Подбежит, подтолкнёт малость. Глядишь, заскрёбся сиделец дальше, не думая о том, что сердце его уже своё отработало и завтра, возможно, откажет. Тогда от всего освободишься, а тачку твою покатит другой…
…Колесо опять юзнуло. Но на этот раз Упоров удержал тачку на трапе, хотя казалось — её неуправляемая тяжесть вывернет локти. Он знал — все это от мыслей о побеге, что он беспомощен о нем не думать даже в то время, когда надо думать и отдавать все силы перегруженному колесу. Порой казалось — он везёт весь ворох своих переживаний в коробе вместе с золотой породой.
Вот сейчас бы вывалить их в бункер и освободиться от нестерпимого гнёта. Опрокидывая тачку, сипел сквозь стиснутые зубы:
— Да будьте вы прокляты! Убирайтесь вон!
Они вроде бы уходили, но следующая ходка была не слаще…
И всё-таки что-то приближалось интересное.

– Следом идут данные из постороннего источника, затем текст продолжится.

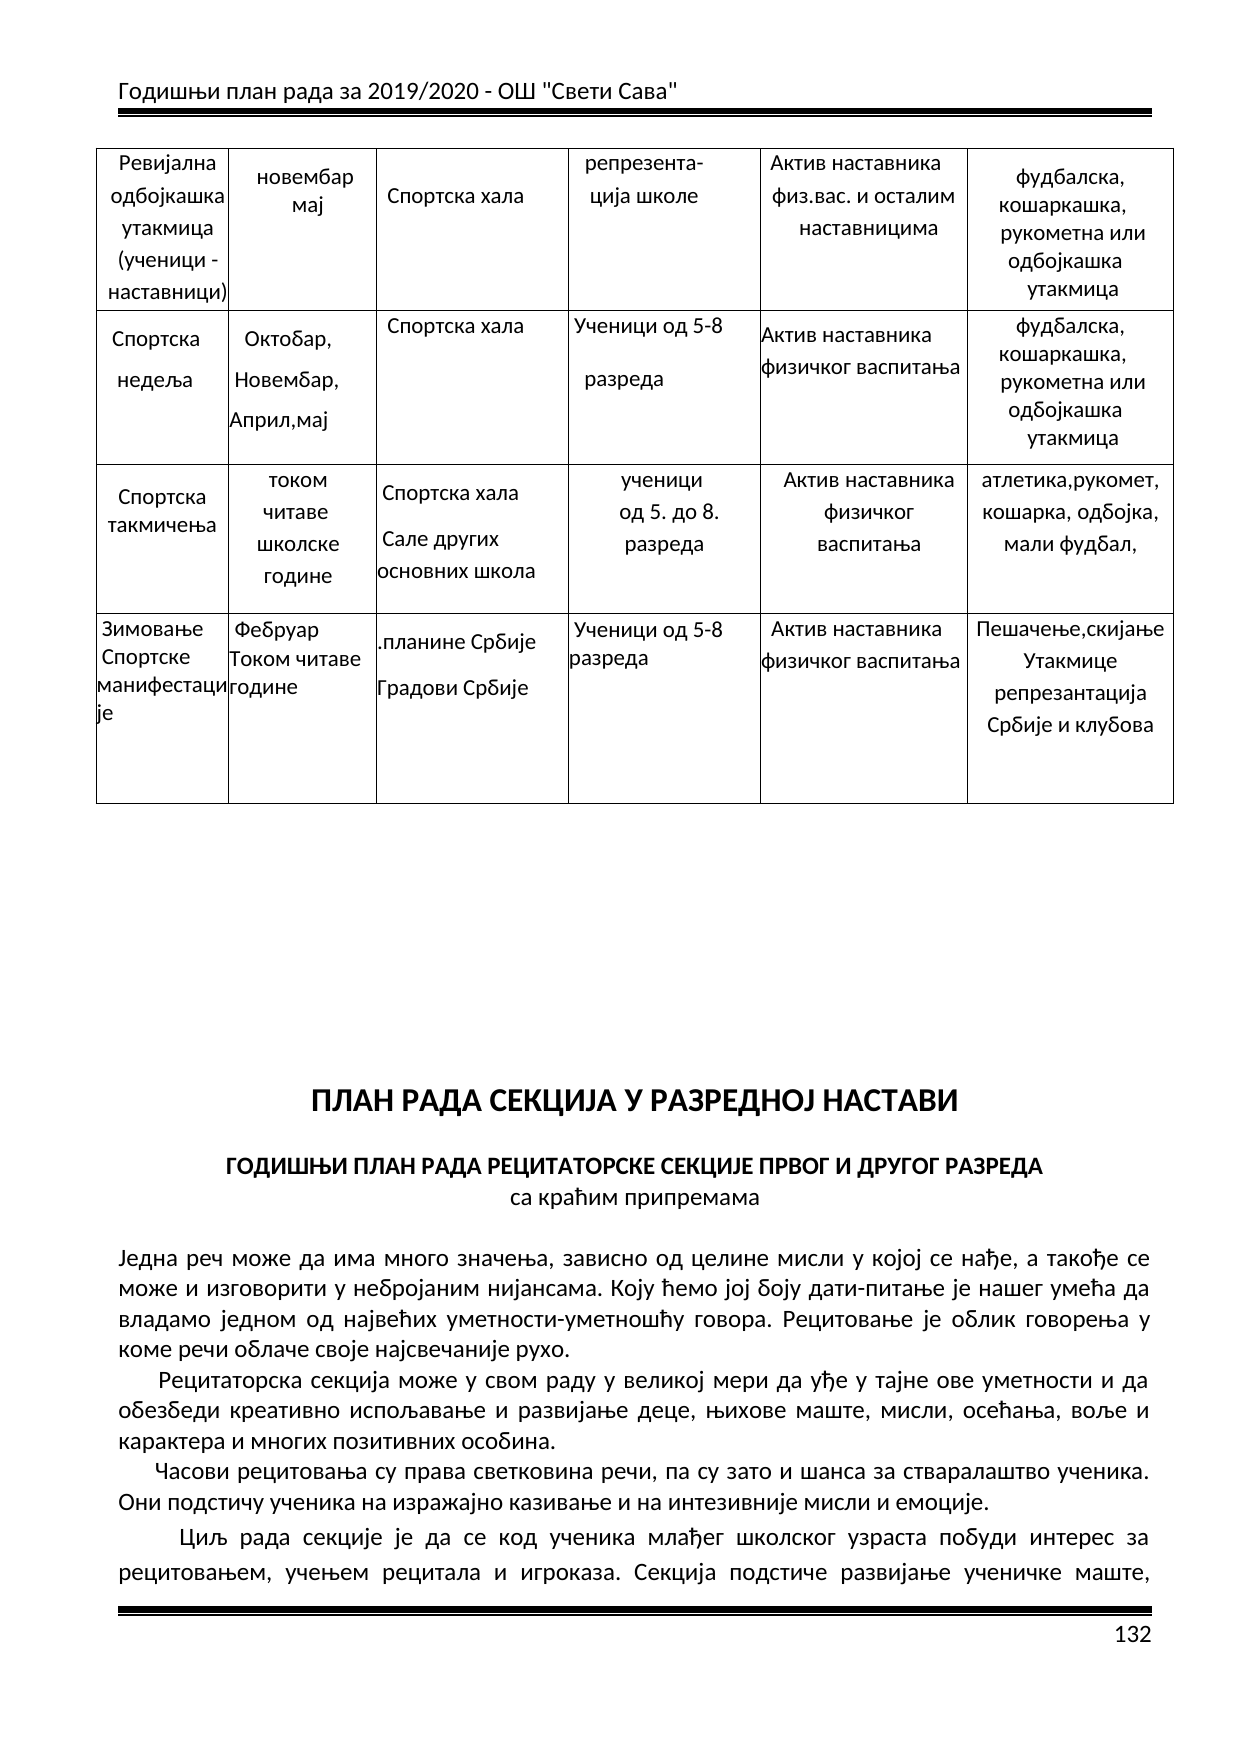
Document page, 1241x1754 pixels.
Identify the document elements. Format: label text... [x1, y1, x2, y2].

text Рецитаторска секција може у свом раду у великој мери да уђе у тајне ове уметности и да обезбеди креативно испољавање и развијање деце, њихове маште, мисли, осећања, воље и карактера и многих позитивних особина. [118, 1364, 1152, 1455]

Вечером в третьем бараке вернувшийся из БУРа Опенкин угощал салом. Наверное, воры хотели взглянуть, насколько он измотан ожиданием. Упоров прятал себя в пустых разговорах, хотя его неудержимо влекло к Дьяку. Хотел спросить:
«Ну, когда же наконец?! Когда?!»
И надеялся — после станет легче. Вор его не замечал. Никанор Евстафьевич сидел на скамье у стола, прихватив в горсть квадратный подбородок, слушая хитросплетённые речи привалившего на Кручёный очередного вора по кличке Шалун. Новенький был покрыт наколками с головы до ног и всячески подчёркивал свои художественные ценности, обнажив до локтей руки и расстегнув рубаху.
— О чем толковище, Федя? — спросил Упоров.
— Путаное дело. В непонятное залетел Шалунишка от большой ловкости. На Весёлом полосатики охрану заделали, пошли Горный освобождать. Там тоже — полосатики. Трое воров — с ними, а Шалун с Горошком в зоне остались. Ну, понимаешь, не по-воровски это как-то…
— Что с теми полосатиками?
— Ты слушай, Вадик, не то прогонят. Любопытным здесь не доверяют. Слушай!
— …Я же не политический, мне с ними тусоваться понта нету. Зачем мне с ними? — спрашивал Шалун, но притом смотрел только на Дьяка или Львова, стараясь не прозевать их сочувствия.
Когда Львов отвернулся, чтобы достать из-под матраца портсигар, Шалун нервно сглотнул слюну, подмигнув Дьяку, спросил с хохотком:
— К чему такие расспросы, Никанор? Может, ворам нынче положено в партии состоять?
— В партии свои воры, Гоша. Ты говори, тебя слушают. Пошто из зоны-то не вышел?
— Не вышел да и не вышел, счёл нужным.